→ Work order
Could you repeat every line below exactly, skipping the images?

→ Input material
▼
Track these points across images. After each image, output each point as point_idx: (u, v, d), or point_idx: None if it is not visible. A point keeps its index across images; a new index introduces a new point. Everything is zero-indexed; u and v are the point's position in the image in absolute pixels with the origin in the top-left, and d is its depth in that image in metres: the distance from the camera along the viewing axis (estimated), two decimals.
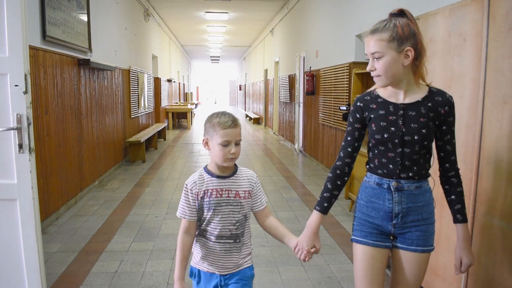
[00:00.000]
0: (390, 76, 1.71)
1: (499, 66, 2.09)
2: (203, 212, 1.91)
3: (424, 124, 1.72)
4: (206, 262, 1.95)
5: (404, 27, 1.67)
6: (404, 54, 1.68)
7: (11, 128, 2.54)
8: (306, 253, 1.91)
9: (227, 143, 1.83)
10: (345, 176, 1.92)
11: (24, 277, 2.75)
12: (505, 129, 2.06)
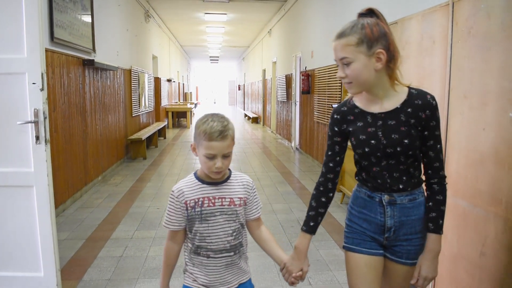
▲
→ Answer box
Track these points across images. After each image, output each point as point_idx: (u, v, d), or point_idx: None if it is not visible. A point keeps its index across images; a new index introduces a new point. Everything is zero-indexed; u and v are the point's position in the image in absolute pixels with the origin in the top-left, and d is its depth in that image in metres: the distance from the camera along the viewing axis (estimated), two decimals.
[00:00.000]
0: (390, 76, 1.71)
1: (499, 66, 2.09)
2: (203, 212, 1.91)
3: (424, 124, 1.72)
4: (206, 262, 1.95)
5: (404, 27, 1.67)
6: (404, 54, 1.68)
7: (11, 128, 2.54)
8: (306, 253, 1.91)
9: (227, 143, 1.83)
10: (345, 176, 1.92)
11: (24, 277, 2.75)
12: (505, 129, 2.06)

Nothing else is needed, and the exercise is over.